I took an Astronomy class last year. We had to read a series of articles about the Top Ten Astronomical Discoveries of recent years. We had to summarize all of them, then pick one and expand on it. I've eliminated the summary paragraphs (you can thank me later), and left just the good parts:
Despite my general self-absorption within my own universe, I discovered that I can draw several parallels between my world and the much larger external one. Specifically, I was intrigued by the article about the search for planets that could potentially support life because I, too, have been searching for life as diligently as any college-educated scientist. I have spent a great deal of time considering what it takes to create a habitable (or inhabitable) zone. However, where scientists have lamented their inability to find proof of life beyond our world, I have celebrated my failure.
It just so happens that the universe I’ve been combing through is located on the top of my eight year old’s head and not outside the Milky Way. While the scope of my search is arguably smaller than theirs, I contend that my search is every bit as challenging and important as my counterparts'. The average human head contains between 100,000 and 150,000 hairs while the universe is estimated to contain upwards of 100 billion stars. Before awarding science the victory in this round, let us consider that I also had to search the rest of the family for signs of life, too. An average 125,000 hairs times 4 familial heads equals a half a million strands of hair to meticulously inspect. Not to mention, scientists have much more advanced tools to aid them in their search. They have powerful telescopes, and networks of supercomputers at their disposal. I, on the other hand, am armed with a comb and my not-as-sharp-as-it-used-to-be eyesight. I’m thinking I may win this round, or at least it’s a draw.
Apparently all it takes to be hospitable to your average louse is a head with hair, and it also helps if the host is living. Qualifications for a planet to host life are a little more complex. The planet has to be near enough to a star for warmth, but not too close. It has to have a significant atmosphere (but again, not too much), be spinning at the just the right rate, be lucky enough to have water and (hopefully) oxygen. I’ll concede this round to the scientists.
We may discover one day that life does, in fact, exist outside of our planet. There is no doubt that scientists will rejoice in this discovery after years of unrelenting failure searching the heavens for a sign.

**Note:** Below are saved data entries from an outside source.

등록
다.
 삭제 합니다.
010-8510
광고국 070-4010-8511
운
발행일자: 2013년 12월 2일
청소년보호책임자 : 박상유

I, on the other hand, rejoice every single day that I find no signs of life on the top of my daughter’s head. I also celebrate the annihilation of the tiny community I have managed to exterminate. Further, I anticipate the day when I can conclude my search once and for all. Scientists, however, will continue to search forever because 100 billion galaxies is a lot to comb through.

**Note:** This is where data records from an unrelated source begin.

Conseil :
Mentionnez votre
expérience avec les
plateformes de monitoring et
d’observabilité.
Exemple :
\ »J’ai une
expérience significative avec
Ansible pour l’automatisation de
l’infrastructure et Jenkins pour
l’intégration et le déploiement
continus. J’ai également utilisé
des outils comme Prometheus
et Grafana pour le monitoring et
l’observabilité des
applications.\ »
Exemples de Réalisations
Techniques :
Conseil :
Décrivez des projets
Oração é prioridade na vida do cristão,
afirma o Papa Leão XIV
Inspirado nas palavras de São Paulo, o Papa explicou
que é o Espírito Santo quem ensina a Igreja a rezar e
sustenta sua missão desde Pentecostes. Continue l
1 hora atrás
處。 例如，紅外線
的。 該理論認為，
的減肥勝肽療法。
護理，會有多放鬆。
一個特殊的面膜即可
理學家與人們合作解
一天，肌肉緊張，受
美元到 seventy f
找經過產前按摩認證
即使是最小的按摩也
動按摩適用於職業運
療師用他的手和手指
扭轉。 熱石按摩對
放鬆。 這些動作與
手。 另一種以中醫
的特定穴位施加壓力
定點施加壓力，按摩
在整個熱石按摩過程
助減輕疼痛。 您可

It's been over a year and we won the war. Every day since then, when I look in the mirror, I can't help but look at my hair for signs of a new invasion. The other day, I'd stumbled out of bed and was searching the hairline for signs of life when something crawled across the top of my hair.
I freaked. I bent over (nearly cracking my head on the counter) shook my head vigorously from side to side while I ruffled my hair with both hands. I'm sure I looked like a mental patient. It might have been a housefly for all I know...but it freaked the ever-lovin-bleep out of me.
Anyone else want to admit to waging battle against lice? (Did the mere mention of the word make anyone itch?)